Links to other steps in series:
- Step 2: Minimize your tax burden
- Step 3: Invest the savings wisely
- Monthly updates where we follow our own advice
This site is for entertainment purposes only, as disclosed here: https://frugalprofessor.com/disclaimers/
4 thoughts on “Step 1: Be frugal”
if retiring in 2 years what would you do with 350,000 in cash money market savings?
Good question. I guess it depends on a bunch of factors. 1.) Age 2.) Amount of other assets 3.) Composition of other assets. 4.) Risk tolerance.
I’d first ensure that the money is split between several accounts to ensure you’re above the $250k FDIC limit.
This question would be handled very well by the Bogleheads. https://www.bogleheads.org/forum/viewforum.php?f=1. In order to get good advice, you’ll need to be prepared to share age, current assets, current portfolio, annual living expenses, annual income (including social security). With those parameters in check, the forum at Bogleheads could give you some great advice.
That said, a Vanguard Target Retirement fund is probably a smart place for practically anyone to invest money over a multi-decade horizon if you have the mental fortitude to handle some volatility. Chose a fund that matches your retirement date (i.e. the 2020 fund would be most appropriate).
“No matter how much you earn, you can always spend more of it”
I worked and lived in the Middle East in the late 1970s and early 1980s. Back then, the compensation package for US expats was two to three times domestic base salary. The IRS code allowed a huge exemption from taxation for overseas income, so taxes were limited to the FICA deduction. So, the after-tax income was three or four times stateside salary. Even better, the company provided housing and a car.

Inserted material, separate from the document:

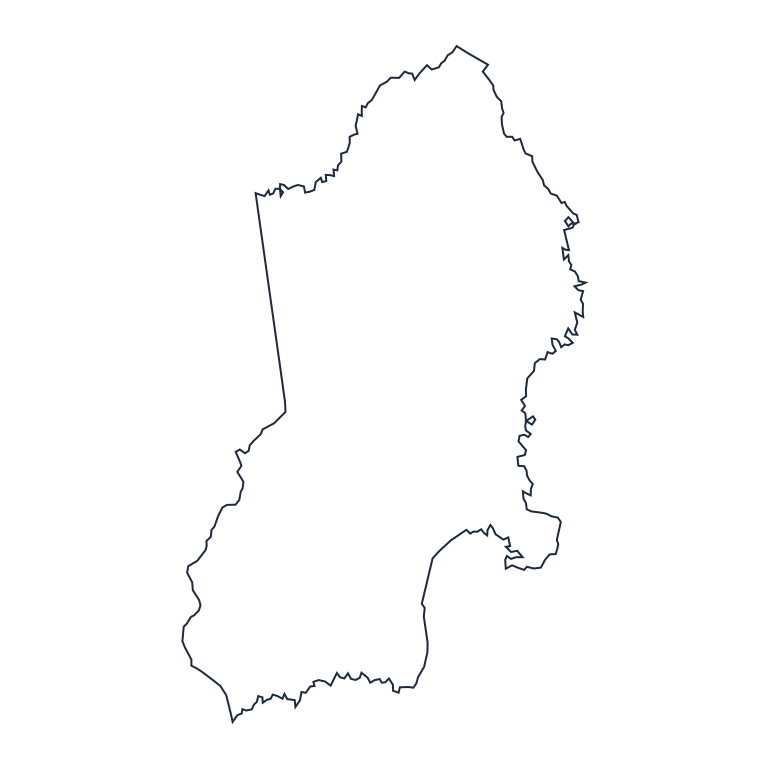 Santa Bárbara do Sul, Rio Grande do Sul, Brazil (Equal Earth projection)
{"feature_id": "56859067B69809545367757", "entity_name": "Santa Bárbara do Sul", "entity_type": "district", "adm_level": 2, "iso_a3": "BRA", "parent_name": "Brazil", "parent_adm1": "Rio Grande do Sul", "projection": "equal_earth", "projection_center": [-53.257, -28.368], "detail": "fine", "context": "isolated", "style": "outline", "palette": "slate", "viewbox_px": 768, "rotation_deg": 0, "n_neighbors": 0, "source": "geoboundaries", "source_scale": "gbopen_adm2", "svg_char_len": 4257}
<svg xmlns="http://www.w3.org/2000/svg" viewBox="0 0 768 768"><path d="M574.4,223.8L578.6,222.2L576.7,215.0L573.2,213.4L566.6,205.9L564.7,201.9L561.5,203.0L556.9,195.7L550.7,193.5L548.0,188.7L544.1,185.4L542.8,180.1L537.2,171.4L532.4,161.6L532.2,156.2L525.6,153.5L523.6,149.5L522.0,144.4L520.2,138.9L514.5,140.4L512.3,136.8L506.6,136.8L504.0,133.5L501.9,123.9L501.6,117.0L503.6,112.9L502.1,108.6L501.2,101.3L496.8,96.8L493.5,89.9L493.2,85.5L489.8,80.6L482.8,71.6L488.0,64.7L468.8,53.7L456.6,46.1L452.5,52.2L447.6,55.4L444.6,60.7L441.2,63.3L438.9,67.3L431.7,69.5L427.0,65.2L419.7,73.1L414.7,80.0L412.2,73.6L408.8,73.3L404.7,71.6L399.1,77.9L390.7,77.7L386.9,81.7L380.0,85.4L374.2,95.8L371.6,100.2L367.9,103.1L365.6,107.4L361.9,106.0L361.7,111.4L361.8,115.9L358.0,114.3L356.8,120.7L355.6,125.5L357.5,133.7L353.9,134.7L349.7,136.8L349.7,143.3L346.9,151.8L341.1,153.7L341.4,161.6L338.0,165.3L337.3,170.3L333.5,169.6L334.1,176.0L329.8,175.1L325.8,174.9L326.3,181.0L322.2,182.1L320.8,177.8L315.8,182.1L314.3,189.9L310.1,191.6L305.1,192.6L303.9,186.4L297.9,185.0L293.3,186.5L288.2,189.0L284.0,185.0L280.1,184.1L280.0,189.0L275.5,188.7L273.2,193.5L269.9,194.7L268.5,190.4L264.6,196.1L259.7,194.6L255.6,193.1L280.0,366.0L285.0,401.8L285.5,411.9L274.2,423.2L262.7,429.3L260.7,434.2L253.4,441.1L249.8,445.2L248.6,450.9L244.9,453.3L239.8,449.5L235.7,451.9L240.0,461.7L241.4,465.8L237.3,471.9L243.4,481.7L242.7,488.1L240.7,491.9L239.3,499.9L235.5,504.7L226.9,504.9L222.3,507.6L218.0,516.4L214.4,526.7L211.5,529.9L210.8,536.9L206.4,541.0L206.7,545.5L205.7,549.9L197.2,560.9L188.3,566.1L187.1,572.6L192.2,582.4L192.8,590.2L199.1,600.0L200.5,605.3L198.9,610.3L194.4,615.1L190.8,617.0L187.2,623.2L183.7,626.8L182.4,641.3L185.1,647.8L191.4,659.6L191.4,665.7L197.1,668.6L201.8,671.7L213.6,680.6L220.4,686.0L226.2,695.1L230.9,714.0L232.6,721.9L237.3,715.2L241.7,713.5L242.4,709.2L246.2,710.5L251.7,709.4L254.1,704.4L256.9,701.8L258.2,696.1L262.4,697.3L262.8,702.7L267.1,699.7L270.5,698.9L272.8,694.6L277.6,696.1L282.5,698.7L284.4,693.9L287.3,699.1L294.7,700.1L295.4,707.0L299.9,700.4L301.5,692.0L305.8,692.8L310.2,686.5L314.5,686.0L313.4,681.8L318.8,680.1L325.1,681.5L330.6,685.6L336.9,673.0L339.9,677.2L344.4,678.4L347.9,673.3L351.0,678.8L355.5,680.0L359.7,677.9L361.5,672.7L367.5,677.6L370.3,682.7L374.6,680.1L379.7,679.1L381.8,682.7L385.4,682.2L388.9,678.5L392.9,684.8L393.1,690.8L398.6,692.7L399.9,687.3L408.5,687.0L413.4,687.7L416.3,683.4L418.1,677.0L424.1,666.9L427.4,652.4L427.6,642.6L423.8,616.4L424.7,607.9L421.8,603.8L432.6,558.4L437.6,552.8L442.6,547.9L446.3,544.6L450.6,540.6L456.4,536.6L466.4,529.8L470.2,533.6L473.2,531.7L477.4,531.7L481.1,529.3L484.1,533.1L487.2,535.4L487.5,530.2L490.4,525.0L492.8,528.1L495.6,534.3L503.4,539.6L508.3,537.4L510.1,546.1L505.9,546.8L511.1,552.0L517.2,550.8L522.6,557.2L516.1,557.2L511.0,558.9L506.9,556.0L505.2,559.8L505.8,568.7L512.1,565.3L517.6,567.6L524.0,569.9L526.9,566.8L533.8,568.5L540.9,567.6L545.0,559.9L549.6,554.4L555.7,554.0L557.3,548.8L558.3,544.1L556.8,540.0L559.1,529.8L560.8,521.9L557.8,517.6L551.8,516.4L546.4,513.7L542.1,512.8L536.8,512.1L531.4,511.4L526.7,509.3L526.0,503.2L523.5,498.6L522.8,491.3L526.4,493.4L530.7,495.4L530.9,488.9L532.8,484.1L529.7,480.5L527.1,475.7L526.5,470.5L524.1,466.2L518.4,465.8L517.4,456.9L524.8,455.0L526.1,450.2L518.5,441.4L519.6,435.8L524.3,434.8L528.2,437.0L530.7,433.9L525.9,430.4L525.2,426.0L526.1,421.0L525.2,413.1L521.7,410.5L525.0,405.9L521.2,399.9L526.1,396.2L525.9,389.4L527.3,378.4L534.0,370.8L534.8,363.2L539.8,359.1L545.1,359.5L547.6,352.1L552.3,353.8L555.8,351.0L552.5,344.7L551.7,338.5L556.7,339.2L559.2,342.1L561.2,347.2L564.6,344.4L568.3,345.2L572.8,342.8L568.2,338.3L564.9,336.2L568.2,328.4L572.4,334.5L577.3,334.7L574.8,329.8L577.3,322.6L574.8,312.4L583.2,317.0L582.7,311.9L583.0,303.8L580.7,299.7L583.1,291.1L578.4,290.2L574.5,286.3L581.2,284.7L585.6,282.6L578.7,281.1L577.9,276.3L575.0,271.6L570.2,269.3L571.3,265.0L569.0,261.4L568.3,255.1L563.9,259.5L562.4,247.9L565.5,249.7L569.0,250.2L564.1,230.1L572.5,227.7L574.4,223.8ZM574.4,223.8L571.1,223.6L568.4,226.3L564.9,221.0L568.4,217.2L574.4,223.8ZM280.0,189.0L283.0,192.3L280.7,196.1L280.0,189.0ZM526.1,421.0L532.0,424.6L535.3,419.6L533.0,416.4L526.1,421.0Z" fill="none" stroke="#1e293b" stroke-width="2"/></svg>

So, the opportunity to save money was enormous.
Still, I knew people who left there no better off than when they arrived. Even worse, they had ramped up their standard of living to their overseas income, even though they knew it was temporary, with first-class vacations and ostentatious shopping. And, when they returned to the US, they were quite unhappy on the inevitably lower take-home pay. Sadly, some were so unhappy that it led to divorce.
Great story. It also surprises me how averse to wealth accumulation most people are. Most people simply spend what they earn, period. It’s nice to have met a community of like-minded people on the internet. Absent this, I probably would have lost my mind by now because of the absurdity of it all.